In an Independence Day television address, President Beji Caid Essebsi described the carnage as a “great disaster” but said it could have been much worse.

Speaking of the police response, he said: “Their intervention stopped the terrorists from setting off their explosive belts, which would have caused more than 100 deaths if they had detonated.”

His address came on the day, the 59th anniversary of independent from France, that thousands of people gathered on the main Avenue Habib Bourguiba in the heart of the capital in the wake of the massacre that threatened to throw the fledgling democracy into dissaray.

Some danced while draped in Tunisian flags. “We will continue with our path to democracy,” promised Soumaya Said, a young woman waving a sign saying “We’re Bardo, We are Tunisia, We are against Terrorism”,

Adib Adela, a school inspector from the southern Tunisian town of Zarzis, said the rally had special significance in the wake of the attacks. “We are here to support the language of tolerance, not of violence,” he said.

The show of national unity came as more details emerged about the two men who killed 20 foreign tourists the Bardo Museum. Yassine Laabidi and Hatem Khachnaoui travelled to Libya in December to receive weapons training in December, said the authorities. Laabidi hailed from the working-class Tunis suburb of Ibn Khaldun, and Khachnaoui was from the western town of Sbeitla.

The European Union pledged to step up help for Tunisia yesterday.

“Events in the southern Mediterranean are dangerous for Europe,” European Council President Donald Tusk told a news conference after an EU summit in Brussels. “We have to offer everything we can to stabilise the situation in Tunisia. We can’t say Tunisia is destabilised after this terrorist attack, but the risk is quite obvious,” he added.

Foreign Secretary Philip Hammond has said the UK Government “stands ready” to send specialist counter-terrorism police to support the post-attack investigation.

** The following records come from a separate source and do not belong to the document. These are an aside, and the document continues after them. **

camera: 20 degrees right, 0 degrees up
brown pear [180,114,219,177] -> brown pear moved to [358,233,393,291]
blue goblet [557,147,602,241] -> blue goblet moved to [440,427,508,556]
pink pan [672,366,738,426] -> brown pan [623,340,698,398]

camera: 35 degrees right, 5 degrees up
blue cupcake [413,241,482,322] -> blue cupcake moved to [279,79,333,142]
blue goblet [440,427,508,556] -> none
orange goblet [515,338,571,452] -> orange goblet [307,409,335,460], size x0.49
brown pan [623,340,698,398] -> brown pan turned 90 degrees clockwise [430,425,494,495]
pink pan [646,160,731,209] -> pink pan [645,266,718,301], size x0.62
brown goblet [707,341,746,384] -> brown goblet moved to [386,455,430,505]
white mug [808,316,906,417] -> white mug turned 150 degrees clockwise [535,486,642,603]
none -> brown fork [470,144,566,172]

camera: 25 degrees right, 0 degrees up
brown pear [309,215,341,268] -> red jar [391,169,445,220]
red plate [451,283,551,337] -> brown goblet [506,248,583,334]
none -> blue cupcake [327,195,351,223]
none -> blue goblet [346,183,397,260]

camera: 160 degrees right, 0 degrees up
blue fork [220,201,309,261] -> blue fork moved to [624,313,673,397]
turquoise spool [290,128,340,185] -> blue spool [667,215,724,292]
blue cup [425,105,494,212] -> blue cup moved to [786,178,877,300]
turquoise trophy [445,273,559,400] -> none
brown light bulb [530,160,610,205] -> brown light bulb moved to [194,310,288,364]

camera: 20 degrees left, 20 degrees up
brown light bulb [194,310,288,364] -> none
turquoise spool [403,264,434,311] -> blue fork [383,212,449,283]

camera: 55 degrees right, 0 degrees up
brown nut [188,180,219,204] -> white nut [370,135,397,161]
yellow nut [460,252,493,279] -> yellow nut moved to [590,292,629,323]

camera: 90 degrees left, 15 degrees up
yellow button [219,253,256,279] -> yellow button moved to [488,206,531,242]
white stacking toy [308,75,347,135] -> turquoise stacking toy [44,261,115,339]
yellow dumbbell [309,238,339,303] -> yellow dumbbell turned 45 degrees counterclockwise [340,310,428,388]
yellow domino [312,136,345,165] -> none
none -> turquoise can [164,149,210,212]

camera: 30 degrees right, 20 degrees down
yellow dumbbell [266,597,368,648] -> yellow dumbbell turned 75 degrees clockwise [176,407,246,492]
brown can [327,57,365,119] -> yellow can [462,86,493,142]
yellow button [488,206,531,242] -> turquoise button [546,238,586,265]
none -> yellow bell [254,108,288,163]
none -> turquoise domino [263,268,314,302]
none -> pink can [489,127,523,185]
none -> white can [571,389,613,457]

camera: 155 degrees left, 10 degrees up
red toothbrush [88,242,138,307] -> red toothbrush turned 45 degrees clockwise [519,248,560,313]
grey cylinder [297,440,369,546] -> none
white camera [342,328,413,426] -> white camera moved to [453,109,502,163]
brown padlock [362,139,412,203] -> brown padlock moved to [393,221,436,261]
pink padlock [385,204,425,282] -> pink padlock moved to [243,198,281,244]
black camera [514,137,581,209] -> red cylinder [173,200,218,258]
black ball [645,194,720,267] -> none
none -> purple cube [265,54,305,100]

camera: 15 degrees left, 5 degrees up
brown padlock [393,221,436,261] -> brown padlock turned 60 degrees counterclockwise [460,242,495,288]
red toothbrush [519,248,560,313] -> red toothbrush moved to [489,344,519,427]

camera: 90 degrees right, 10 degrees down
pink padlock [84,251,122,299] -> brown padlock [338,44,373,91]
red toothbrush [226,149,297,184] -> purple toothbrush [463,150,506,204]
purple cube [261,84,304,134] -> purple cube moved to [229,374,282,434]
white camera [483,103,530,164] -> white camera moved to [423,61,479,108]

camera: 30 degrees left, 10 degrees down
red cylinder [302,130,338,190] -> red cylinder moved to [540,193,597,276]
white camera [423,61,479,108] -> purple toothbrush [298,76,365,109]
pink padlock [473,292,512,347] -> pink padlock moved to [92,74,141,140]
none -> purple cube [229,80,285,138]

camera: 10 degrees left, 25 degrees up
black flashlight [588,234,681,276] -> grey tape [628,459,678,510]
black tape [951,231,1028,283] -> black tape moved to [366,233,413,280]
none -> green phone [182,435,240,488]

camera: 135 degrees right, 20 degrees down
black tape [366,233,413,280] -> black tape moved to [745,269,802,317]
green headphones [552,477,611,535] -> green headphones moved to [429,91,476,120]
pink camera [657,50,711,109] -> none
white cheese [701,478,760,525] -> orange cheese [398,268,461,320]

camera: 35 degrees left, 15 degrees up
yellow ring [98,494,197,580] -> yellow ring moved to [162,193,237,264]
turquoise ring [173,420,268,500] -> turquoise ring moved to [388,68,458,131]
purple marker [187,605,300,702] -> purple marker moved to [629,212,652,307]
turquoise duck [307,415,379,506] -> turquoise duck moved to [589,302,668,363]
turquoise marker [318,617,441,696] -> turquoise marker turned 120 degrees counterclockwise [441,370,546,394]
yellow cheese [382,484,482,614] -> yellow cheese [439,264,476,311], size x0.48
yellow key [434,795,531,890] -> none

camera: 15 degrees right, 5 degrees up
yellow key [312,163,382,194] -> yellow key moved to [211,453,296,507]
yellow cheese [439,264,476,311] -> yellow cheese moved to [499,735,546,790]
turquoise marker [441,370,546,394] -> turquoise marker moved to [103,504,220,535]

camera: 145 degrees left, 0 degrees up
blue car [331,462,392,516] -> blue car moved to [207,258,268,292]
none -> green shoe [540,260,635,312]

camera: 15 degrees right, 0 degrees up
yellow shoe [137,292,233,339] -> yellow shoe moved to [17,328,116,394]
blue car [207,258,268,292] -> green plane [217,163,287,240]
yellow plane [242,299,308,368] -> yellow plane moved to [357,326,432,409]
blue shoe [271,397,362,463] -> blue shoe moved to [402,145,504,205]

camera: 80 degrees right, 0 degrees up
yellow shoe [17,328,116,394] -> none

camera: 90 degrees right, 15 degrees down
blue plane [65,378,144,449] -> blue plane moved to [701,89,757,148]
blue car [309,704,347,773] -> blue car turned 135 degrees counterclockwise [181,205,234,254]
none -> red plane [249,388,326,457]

For some in Tunisia, the attack was evidence that authorities had not done enough to battle the threat of terror. “We’ve been experiencing the problem of terrorism for three years and the authorities haven’t done enough,” Mr Adela, who is a member of the leftist Popular Front movement, said. “The most important thing is to hold a proper investigation, and to find out who was behind this,” he added

The repatriation of the injured has begun, with four Polish patients and two French patients being evacuated from Hospital Charles Nicolle, the main hospital where those injured in the attack have been housed, being flown out yesterday afternoon.

“I have been very well treated and would definitely return to Tunisia,” a Polish patient told The Independent, smiling as he was wheeled into an ambulance on his way to the airport.

Poland’s foreign ministry said yesterday that a third Polish citizen was confirmed dead after Wednesday’s attack. Ten Poles were wounded in the attack, it said in a statement.

On Thursday, the ministry said it had established that two Polish citizens were among the tourists shot by gunmen, with one presumed missing.

Professor Anis Klouz, head of the crisis group in Tunis that is overseeing the medical and counselling services for the victims and their families, said the majority of victims had now been identified.

Tunisian Health Minister Samar Samoud told The Associated Press yesterday the latest tally of victims included four Italians, three Japanese and three French, two Spanish and two Colombians and one citizen each from Britain, Poland and Belgium.